■ **Data shown**:
Content starts

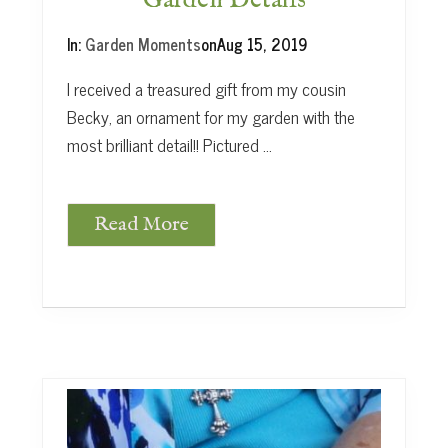
Garden Details
s
In:
Garden Moments
on
Aug 15, 2019
I received a treasured gift from my cousin
Becky, an ornament for my garden with the
most brilliant detail!! Pictured …
Read More
G
a
r
d
e
n
D
e
t
a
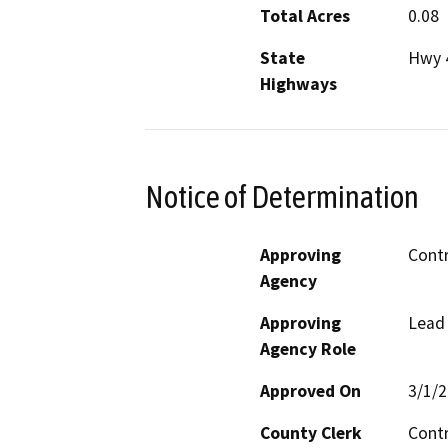
Total Acres
0.08
State
Hwy 
Highways
Notice of Determination
Approving
Contr
Agency
Approving
Lead
Agency Role
Approved On
3/1/
County Clerk
Cont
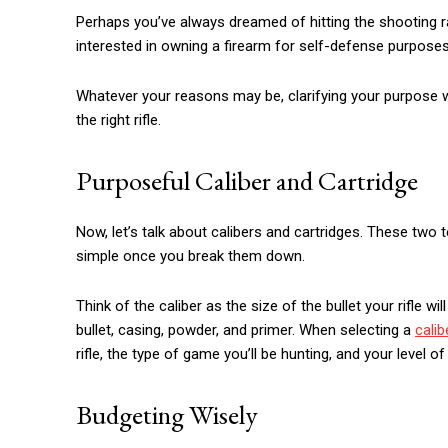
Perhaps you’ve always dreamed of hitting the shooting r
interested in owning a firearm for self-defense purposes
Whatever your reasons may be, clarifying your purpose wi
the right rifle.
Purposeful Caliber and Cartridge
Now, let’s talk about calibers and cartridges. These two te
simple once you break them down.
Think of the caliber as the size of the bullet your rifle w
bullet, casing, powder, and primer. When selecting a
calib
rifle, the type of game you’ll be hunting, and your level o
Budgeting Wisely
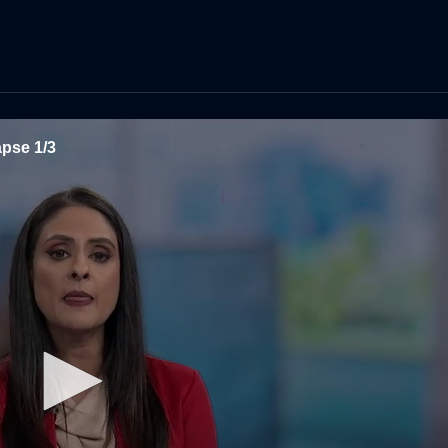
apse 1/3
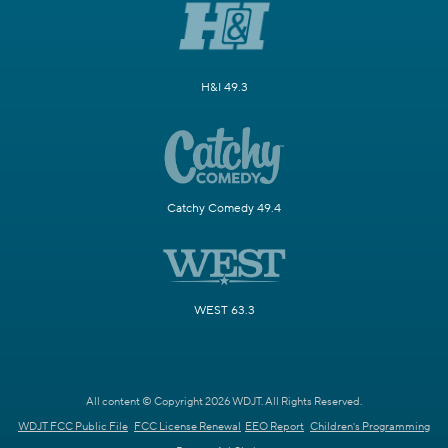
H&I 49.3
Catchy Comedy 49.4
WEST 63.3
All content © Copyright 2026 WDJT. All Rights Reserved.
WDJT FCC Public File
FCC License Renewal
EEO Report
Children's Programming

Content ends

■ **Task requirements**: How many lines in the data above contain the word "bullet"? Reply with the number alone.

■ **The answer**: 2